Bertrand Tavernier • Director
"A romantic thriller set in the 16th century”
by Fabien Lemercier
Flanked by his young actors (Mélanie Thierry, Grégoire Leprince-Ringuet, Gaspard Ulliel and Raphaël Personnaz), screenwriter Jean Cosmos, DoP Bruno de Keyzer, composer Philippe Sarde and producer Eric Heumann, Bertrand Tavernier talked at a press conference about the genesis of The Princess of Montpensier [+see also:
film profile], shown in competition at the 63rd Cannes Film Festival.
When did your love for this love story The Princess of Montpensier begin?
Bertrand Tavernier: The project was offered to me by producer Eric Heumann, who gave me an initial treatment. I then read the short story by Madame de La Fayette and I saw in it the opportunity to make a romantic film which really touched me. I then went to meet Jean Cosmos so we could launch into this adventure, write and explore that era (which we knew nothing about) and its characters.
Was the love story the only aspect that interested you?
I was attracted by the complexity of the characters involved, in particular the Count of Chabannes, played by Lambert Wilson, and also the opportunity for discovering that era and its characters. All my films have been made with the aim of discovering something. But the love story was the core of the film.
Could the film be described as a feminist reinterpretation of history?
I was very moved by the fate of that woman, I wanted to defend her and understand her. The film had to adopt her point of view without imposing it. In that sense, it is undoubtedly rather feminist. As we were writing the screenplay, to our horror we discovered how brutally women were treated during that era and we wanted to show this.
The film’s subject matter is very contemporary
I didn’t have to change anything, just seek out the truth of the era. We can see straightaway that most of the emotions in the film are not outdated but are very contemporary. Just like the religious wars and the way women are still treated in certain countries in the world. As William Faulkner said: "the past is not dead, it’s not even past". There is still as much intolerance in present-day France as there was in the 16th century, it just takes a different form.
Was it particularly difficult to adapt a short story that is very concise and elliptical, compared to adapting a novel, as you have previously done?

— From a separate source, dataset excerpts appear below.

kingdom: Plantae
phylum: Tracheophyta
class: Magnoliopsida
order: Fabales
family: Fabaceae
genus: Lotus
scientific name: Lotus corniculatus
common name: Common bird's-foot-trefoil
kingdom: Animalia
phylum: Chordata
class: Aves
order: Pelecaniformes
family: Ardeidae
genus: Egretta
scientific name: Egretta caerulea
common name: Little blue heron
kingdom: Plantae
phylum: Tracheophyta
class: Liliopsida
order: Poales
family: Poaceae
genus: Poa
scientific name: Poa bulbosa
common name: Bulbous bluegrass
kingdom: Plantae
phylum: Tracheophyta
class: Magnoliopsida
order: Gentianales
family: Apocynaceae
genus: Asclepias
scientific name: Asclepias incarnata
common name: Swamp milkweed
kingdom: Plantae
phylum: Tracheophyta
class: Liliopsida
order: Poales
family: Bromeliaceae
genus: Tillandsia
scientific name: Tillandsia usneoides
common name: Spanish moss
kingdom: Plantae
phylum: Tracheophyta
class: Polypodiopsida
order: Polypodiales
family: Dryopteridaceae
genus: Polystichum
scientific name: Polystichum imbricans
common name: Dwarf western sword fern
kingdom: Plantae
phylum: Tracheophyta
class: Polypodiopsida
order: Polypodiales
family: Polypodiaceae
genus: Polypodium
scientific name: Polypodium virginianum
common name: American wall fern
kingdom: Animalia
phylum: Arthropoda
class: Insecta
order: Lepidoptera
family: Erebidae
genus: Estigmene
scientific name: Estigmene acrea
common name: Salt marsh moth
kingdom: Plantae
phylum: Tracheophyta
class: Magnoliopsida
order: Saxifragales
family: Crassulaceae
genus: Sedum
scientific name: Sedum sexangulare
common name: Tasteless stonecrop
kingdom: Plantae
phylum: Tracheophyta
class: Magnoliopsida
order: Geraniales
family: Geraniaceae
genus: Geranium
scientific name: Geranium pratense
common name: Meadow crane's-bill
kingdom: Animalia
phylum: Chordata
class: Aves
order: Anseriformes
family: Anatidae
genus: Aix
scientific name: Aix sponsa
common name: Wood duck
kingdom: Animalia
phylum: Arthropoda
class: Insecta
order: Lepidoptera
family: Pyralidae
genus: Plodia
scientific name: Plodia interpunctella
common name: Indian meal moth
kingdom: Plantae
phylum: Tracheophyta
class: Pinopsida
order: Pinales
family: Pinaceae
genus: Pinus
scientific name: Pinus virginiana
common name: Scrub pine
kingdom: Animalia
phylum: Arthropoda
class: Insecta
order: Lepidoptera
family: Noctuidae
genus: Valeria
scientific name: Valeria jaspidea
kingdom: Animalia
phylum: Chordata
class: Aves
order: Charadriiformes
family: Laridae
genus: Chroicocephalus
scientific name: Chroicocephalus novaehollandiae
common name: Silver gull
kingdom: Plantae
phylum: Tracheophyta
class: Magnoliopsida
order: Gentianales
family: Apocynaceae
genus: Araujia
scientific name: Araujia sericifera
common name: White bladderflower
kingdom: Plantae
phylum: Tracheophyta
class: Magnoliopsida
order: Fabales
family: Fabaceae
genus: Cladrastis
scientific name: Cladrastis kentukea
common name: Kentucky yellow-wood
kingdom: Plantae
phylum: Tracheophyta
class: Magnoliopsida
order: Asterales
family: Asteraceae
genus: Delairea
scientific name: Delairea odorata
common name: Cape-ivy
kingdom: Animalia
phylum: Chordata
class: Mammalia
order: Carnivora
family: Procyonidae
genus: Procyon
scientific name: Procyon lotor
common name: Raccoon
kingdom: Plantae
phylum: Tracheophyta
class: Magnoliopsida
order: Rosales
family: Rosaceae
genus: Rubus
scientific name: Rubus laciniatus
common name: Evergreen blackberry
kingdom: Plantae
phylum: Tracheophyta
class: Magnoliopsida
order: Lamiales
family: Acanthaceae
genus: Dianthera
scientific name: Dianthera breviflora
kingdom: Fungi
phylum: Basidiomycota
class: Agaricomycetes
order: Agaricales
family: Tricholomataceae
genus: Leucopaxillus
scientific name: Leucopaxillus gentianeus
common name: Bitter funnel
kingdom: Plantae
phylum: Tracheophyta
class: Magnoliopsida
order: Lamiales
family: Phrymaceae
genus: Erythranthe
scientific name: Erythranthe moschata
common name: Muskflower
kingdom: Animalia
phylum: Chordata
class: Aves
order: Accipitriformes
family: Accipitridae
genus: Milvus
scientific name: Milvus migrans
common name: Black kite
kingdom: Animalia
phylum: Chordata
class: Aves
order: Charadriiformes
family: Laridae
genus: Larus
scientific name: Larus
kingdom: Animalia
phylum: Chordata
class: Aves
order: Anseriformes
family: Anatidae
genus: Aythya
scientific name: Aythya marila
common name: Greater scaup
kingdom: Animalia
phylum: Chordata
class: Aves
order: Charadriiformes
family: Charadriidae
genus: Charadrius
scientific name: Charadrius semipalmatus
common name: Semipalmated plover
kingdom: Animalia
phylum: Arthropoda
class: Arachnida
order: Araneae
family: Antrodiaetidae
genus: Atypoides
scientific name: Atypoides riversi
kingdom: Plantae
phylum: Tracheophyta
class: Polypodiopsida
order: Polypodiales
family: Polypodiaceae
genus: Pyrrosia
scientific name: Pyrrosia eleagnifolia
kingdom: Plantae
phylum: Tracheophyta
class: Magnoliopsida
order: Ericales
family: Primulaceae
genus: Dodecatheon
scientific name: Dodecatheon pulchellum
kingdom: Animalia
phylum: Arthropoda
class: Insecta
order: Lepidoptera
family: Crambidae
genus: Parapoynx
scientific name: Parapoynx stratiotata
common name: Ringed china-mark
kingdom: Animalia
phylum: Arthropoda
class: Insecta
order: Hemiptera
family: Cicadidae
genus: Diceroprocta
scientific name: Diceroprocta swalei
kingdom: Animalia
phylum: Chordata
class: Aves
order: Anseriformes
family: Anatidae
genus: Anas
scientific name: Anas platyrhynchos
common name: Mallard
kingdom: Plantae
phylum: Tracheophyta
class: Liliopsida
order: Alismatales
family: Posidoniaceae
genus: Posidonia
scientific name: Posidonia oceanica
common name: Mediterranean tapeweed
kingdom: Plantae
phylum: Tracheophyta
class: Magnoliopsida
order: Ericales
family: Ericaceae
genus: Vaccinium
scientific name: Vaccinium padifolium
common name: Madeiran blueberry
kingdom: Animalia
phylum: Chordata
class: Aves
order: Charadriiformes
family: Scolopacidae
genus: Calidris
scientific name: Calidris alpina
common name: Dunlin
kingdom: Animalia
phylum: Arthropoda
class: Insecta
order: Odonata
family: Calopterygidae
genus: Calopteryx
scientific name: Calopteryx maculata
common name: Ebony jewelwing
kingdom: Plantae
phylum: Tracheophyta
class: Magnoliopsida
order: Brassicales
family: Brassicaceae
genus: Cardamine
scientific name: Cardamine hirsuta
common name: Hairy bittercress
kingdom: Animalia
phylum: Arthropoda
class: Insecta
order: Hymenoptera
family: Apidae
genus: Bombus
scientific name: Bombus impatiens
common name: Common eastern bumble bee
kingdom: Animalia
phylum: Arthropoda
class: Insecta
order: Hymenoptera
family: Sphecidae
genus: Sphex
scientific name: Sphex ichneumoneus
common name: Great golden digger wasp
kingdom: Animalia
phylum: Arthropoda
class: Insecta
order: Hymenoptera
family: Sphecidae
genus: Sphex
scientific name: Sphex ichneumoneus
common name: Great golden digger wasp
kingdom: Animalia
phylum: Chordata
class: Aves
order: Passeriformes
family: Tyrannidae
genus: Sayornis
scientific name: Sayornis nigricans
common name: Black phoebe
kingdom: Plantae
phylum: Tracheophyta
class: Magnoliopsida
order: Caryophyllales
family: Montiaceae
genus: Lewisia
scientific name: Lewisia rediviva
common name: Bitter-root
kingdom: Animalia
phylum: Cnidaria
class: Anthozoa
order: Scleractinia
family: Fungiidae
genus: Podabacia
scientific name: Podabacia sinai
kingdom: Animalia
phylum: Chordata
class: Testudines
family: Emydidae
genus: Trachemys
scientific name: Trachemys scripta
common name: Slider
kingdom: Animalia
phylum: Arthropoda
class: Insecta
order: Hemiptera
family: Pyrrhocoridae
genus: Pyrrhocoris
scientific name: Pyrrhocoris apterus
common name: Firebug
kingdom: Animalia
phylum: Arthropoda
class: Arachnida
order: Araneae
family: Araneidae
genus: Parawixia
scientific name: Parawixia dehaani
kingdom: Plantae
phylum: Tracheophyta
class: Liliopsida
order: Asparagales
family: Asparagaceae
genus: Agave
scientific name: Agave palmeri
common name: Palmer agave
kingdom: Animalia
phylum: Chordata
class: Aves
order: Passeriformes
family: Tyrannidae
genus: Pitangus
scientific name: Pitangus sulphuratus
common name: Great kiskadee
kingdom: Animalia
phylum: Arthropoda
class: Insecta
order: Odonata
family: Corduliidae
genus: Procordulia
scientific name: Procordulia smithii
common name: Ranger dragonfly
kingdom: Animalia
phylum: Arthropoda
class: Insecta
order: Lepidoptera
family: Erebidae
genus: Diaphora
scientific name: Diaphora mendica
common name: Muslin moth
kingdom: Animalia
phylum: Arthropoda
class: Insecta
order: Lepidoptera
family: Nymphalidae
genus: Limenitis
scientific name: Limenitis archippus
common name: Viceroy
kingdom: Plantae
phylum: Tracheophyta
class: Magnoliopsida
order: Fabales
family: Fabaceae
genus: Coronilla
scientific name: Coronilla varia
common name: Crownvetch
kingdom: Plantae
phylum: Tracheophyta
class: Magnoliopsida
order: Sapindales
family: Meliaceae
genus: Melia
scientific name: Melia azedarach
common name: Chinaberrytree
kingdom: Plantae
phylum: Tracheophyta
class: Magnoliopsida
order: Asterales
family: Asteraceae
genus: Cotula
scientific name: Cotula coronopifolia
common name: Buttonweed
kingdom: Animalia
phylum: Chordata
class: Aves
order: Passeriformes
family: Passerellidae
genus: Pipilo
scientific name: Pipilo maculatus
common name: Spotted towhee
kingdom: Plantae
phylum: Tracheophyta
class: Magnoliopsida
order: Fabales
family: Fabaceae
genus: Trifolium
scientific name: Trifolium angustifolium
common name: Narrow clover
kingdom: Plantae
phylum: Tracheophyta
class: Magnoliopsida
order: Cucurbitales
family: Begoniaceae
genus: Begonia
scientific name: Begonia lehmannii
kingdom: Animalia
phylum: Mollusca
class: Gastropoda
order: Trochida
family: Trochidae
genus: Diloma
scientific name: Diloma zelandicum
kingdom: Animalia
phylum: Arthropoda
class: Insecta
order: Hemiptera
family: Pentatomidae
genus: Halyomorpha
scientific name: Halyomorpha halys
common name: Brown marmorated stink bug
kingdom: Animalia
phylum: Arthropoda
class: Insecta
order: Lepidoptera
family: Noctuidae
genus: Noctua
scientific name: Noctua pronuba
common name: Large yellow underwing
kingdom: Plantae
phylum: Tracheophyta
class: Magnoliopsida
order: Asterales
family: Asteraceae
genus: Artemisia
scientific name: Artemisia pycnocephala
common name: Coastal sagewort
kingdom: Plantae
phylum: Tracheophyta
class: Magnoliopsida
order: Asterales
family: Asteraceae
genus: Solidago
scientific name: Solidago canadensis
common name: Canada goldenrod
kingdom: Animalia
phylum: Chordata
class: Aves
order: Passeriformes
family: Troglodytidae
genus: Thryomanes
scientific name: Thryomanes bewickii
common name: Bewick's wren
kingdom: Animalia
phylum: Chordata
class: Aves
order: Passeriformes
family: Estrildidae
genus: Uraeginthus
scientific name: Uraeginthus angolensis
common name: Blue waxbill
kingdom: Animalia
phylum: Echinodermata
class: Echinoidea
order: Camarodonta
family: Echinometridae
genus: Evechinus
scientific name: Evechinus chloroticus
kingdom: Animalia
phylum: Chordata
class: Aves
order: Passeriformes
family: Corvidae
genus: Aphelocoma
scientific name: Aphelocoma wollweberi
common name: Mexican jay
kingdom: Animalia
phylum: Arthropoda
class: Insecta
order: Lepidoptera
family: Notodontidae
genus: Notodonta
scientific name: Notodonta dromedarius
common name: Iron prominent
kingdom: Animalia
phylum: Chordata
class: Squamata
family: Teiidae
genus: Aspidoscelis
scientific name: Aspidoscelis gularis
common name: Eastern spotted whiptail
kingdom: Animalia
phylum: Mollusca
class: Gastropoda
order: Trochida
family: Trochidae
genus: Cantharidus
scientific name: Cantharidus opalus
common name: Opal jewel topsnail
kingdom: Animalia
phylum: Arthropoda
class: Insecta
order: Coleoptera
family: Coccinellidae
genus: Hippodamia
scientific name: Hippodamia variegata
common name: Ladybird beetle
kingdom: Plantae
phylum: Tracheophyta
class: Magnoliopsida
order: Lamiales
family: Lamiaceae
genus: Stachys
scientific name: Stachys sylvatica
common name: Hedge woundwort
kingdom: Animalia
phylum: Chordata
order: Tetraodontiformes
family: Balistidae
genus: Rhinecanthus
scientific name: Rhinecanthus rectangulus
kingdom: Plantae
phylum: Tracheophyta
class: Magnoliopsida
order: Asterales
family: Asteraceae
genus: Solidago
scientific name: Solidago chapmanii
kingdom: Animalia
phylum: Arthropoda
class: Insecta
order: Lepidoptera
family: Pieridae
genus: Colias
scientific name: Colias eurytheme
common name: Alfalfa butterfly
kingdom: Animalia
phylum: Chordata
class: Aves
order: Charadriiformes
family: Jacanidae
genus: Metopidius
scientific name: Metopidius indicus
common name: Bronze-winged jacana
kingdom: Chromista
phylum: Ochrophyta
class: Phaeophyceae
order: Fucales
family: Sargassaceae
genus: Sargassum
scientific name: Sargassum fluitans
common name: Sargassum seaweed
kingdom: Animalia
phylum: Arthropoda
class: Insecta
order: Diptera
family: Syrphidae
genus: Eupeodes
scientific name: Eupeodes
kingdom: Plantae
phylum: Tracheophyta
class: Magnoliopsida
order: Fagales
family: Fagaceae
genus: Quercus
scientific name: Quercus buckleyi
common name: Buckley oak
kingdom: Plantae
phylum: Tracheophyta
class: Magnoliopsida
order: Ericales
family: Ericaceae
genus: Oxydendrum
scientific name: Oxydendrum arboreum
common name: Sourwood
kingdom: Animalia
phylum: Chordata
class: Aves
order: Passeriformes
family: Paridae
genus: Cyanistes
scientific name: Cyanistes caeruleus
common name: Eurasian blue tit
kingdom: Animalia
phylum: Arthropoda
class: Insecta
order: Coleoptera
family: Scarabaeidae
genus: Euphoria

It’s different, especially as this short story has practically no dialogues. But what’s important when writing a screenplay is finding the inner truth of the story and a dynamic. I tried to keep and respect the feelings and events, whilst at the same time showing the world that surrounded these events. But for example when Marie rebels against her marriage, in the book it was written: "ses parents la tourmentent" (“her parents torment her”). In our present-day language, it would imply torture and I had to show this violence. We had to seek the roots of the characters’ emotions and, with that sole aim, we made up some events.
The elegant direction is accompanied by suspense, so that it is almost thriller-like. How did you combine these two aspects?
I hoped to achieve suspense at the point where the feelings are juxtaposed, and capture on screen the energy, the seething of the characters, who are as if electrocuted. And we had to do the lighting like in a film noir, not imitate paintings or pictorial reconstruction, but find an atmosphere. The emotional tension recalls that of film noir. The film could be described as a romantic thriller set in the 16th century.